Problem to solve:
Produce a verbatim transcription of the entries, with all pictures omitted.

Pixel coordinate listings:
◇ ◇ ◇ ◇

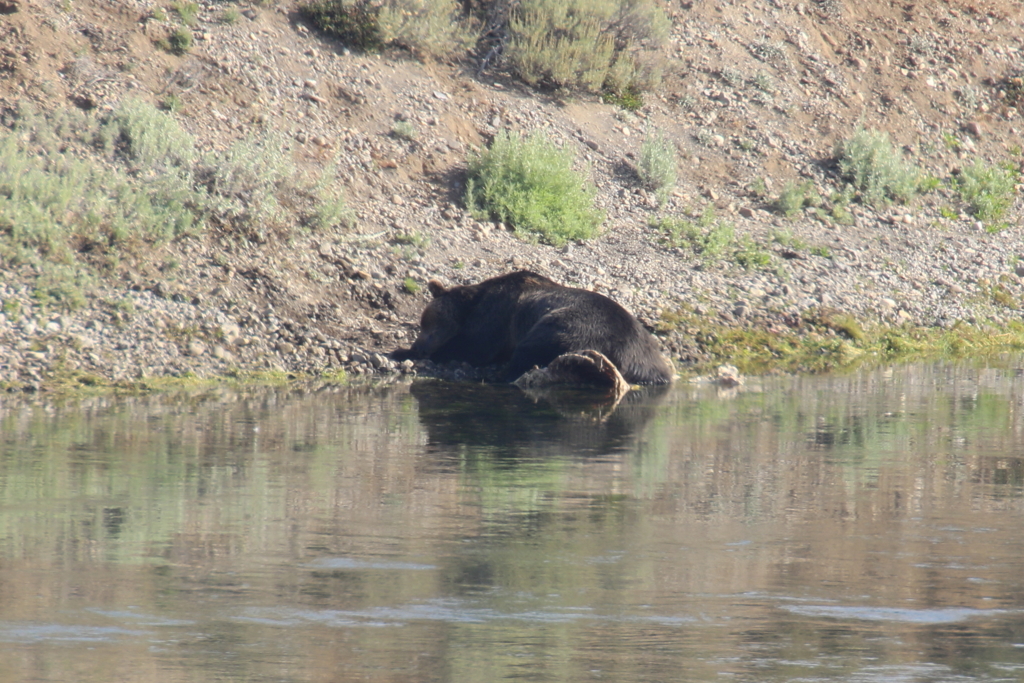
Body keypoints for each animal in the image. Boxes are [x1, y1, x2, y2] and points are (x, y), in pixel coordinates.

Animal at [389, 270, 671, 385]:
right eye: (423, 323)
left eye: (431, 325)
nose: (420, 346)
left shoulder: (497, 316)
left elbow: (473, 347)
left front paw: (399, 351)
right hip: (649, 358)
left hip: (570, 329)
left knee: (529, 350)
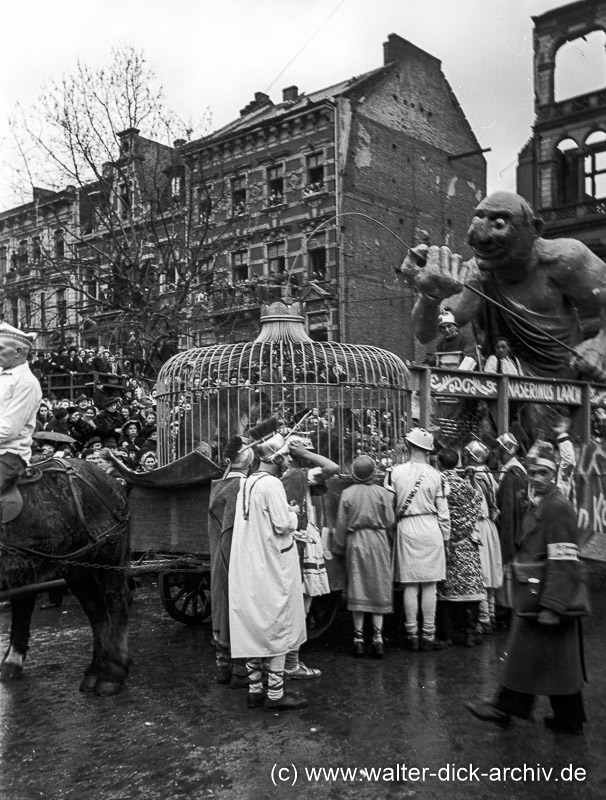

◇ ◇ ◇ ◇

Task output:
Body keypoints for each animal in the image. Boxes are [x1, y1, x2, y2] and points are (x, y), in pixel coordinates.

Animal at [389, 270, 671, 385]:
right eye: (423, 323)
left eye: (431, 325)
nose: (420, 346)
left shoulder: (497, 316)
left elbow: (473, 347)
left front paw: (399, 351)
right hip: (649, 358)
left hip: (570, 329)
left knee: (529, 350)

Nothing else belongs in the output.